▸ **TASK REQUIREMENTS**: Working through the data below, reproduce word for word the line with "Návrh prefabrikovaných konstrukcí" and every line after it, both ends included, and omit the pictures.
==== EXERCISE DATA
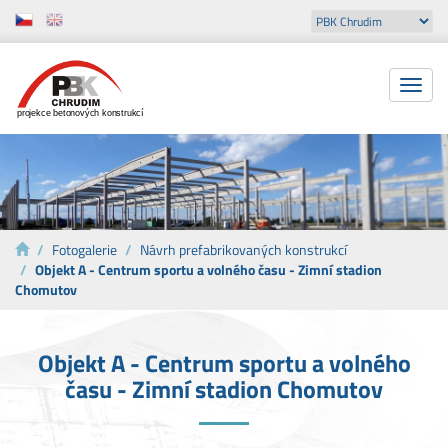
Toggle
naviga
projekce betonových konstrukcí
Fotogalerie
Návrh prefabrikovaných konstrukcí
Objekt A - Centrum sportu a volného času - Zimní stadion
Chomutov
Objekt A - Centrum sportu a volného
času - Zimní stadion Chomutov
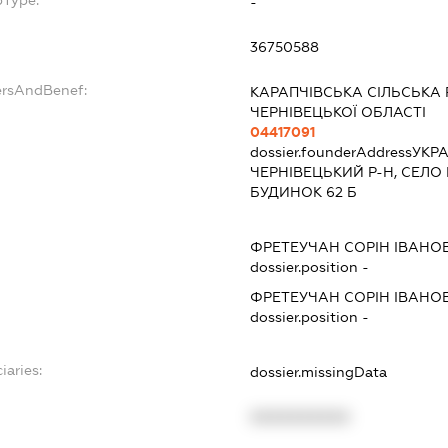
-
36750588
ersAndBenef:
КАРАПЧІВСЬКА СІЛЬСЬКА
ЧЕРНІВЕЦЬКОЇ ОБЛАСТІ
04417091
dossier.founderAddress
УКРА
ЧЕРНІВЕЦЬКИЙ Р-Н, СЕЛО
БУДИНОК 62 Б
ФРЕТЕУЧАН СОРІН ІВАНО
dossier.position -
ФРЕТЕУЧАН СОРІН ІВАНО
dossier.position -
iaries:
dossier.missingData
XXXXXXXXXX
========
▸ **WRITTEN RESPONSE**:
Návrh prefabrikovaných konstrukcí
Objekt A - Centrum sportu a volného času - Zimní stadion
Chomutov
Objekt A - Centrum sportu a volného
času - Zimní stadion Chomutov
-
36750588
ersAndBenef:
КАРАПЧІВСЬКА СІЛЬСЬКА
ЧЕРНІВЕЦЬКОЇ ОБЛАСТІ
04417091
dossier.founderAddress
УКРА
ЧЕРНІВЕЦЬКИЙ Р-Н, СЕЛО
БУДИНОК 62 Б
ФРЕТЕУЧАН СОРІН ІВАНО
dossier.position -
ФРЕТЕУЧАН СОРІН ІВАНО
dossier.position -
iaries:
dossier.missingData
XXXXXXXXXX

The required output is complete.